"Yes, men are people."
Translation:예, 남자는 사람입니다.
There's no difference in formality or usage. 예 used to be the standard until about 30 years ago, then 네 became popular enough that they included it too, and nowadays both are accepted. 예 may sound a bit more old-fashioned because of that, but it comes down to individual choice.
Kinda funny that "Ne" means Yes in Korean, considering so many European languages have an N sounding word (no, non, nein, nyet, não, nee, nej etc.) for No, so much so that you think if you asked a question and heard an N sound back without understanding the language, you'd assume they said No. Not in Korea of course. ;-)
This confuses me greatly. I see people commenting that you only use '들' when it's not obviously plural, but the sentence for "yes, men are people" and "yes, a man is a person" are the same no? how is it obviously plural? Is there a difference in the way 'person' and 'people' is written?

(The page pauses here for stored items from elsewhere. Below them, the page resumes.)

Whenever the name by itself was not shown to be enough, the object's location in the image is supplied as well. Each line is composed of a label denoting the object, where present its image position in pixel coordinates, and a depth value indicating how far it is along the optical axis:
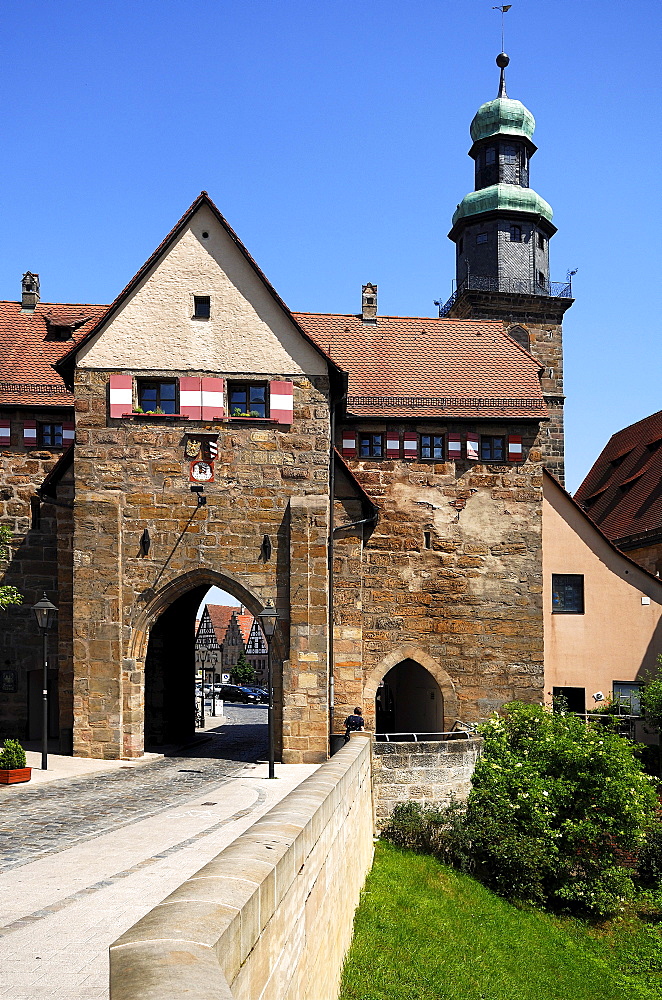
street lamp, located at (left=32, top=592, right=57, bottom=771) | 17.09
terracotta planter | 15.38
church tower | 39.31
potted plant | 15.41
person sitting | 19.39
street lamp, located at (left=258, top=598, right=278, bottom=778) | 16.43
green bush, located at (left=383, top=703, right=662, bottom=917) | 18.44
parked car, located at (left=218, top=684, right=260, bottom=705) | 57.06
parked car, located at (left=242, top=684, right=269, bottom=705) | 56.91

one thing I learned in a book one time is that -neun/-eun ending can be translated in your head as "as for this thing/person" so then it would be namja-neun saram imnida (as for this man, he is a person) that always helped me to think of it that way :) hopefully that makes sense
For example, this sentence is making a general statement that men are people or a man is a person. It isn't necessary to know how many men because it's more about the idea of a "man " vs how many men are doing something. Maybe you would want to specify plural/singular in situation where you are talking about multiple people working together or something, but not for broad statements like this.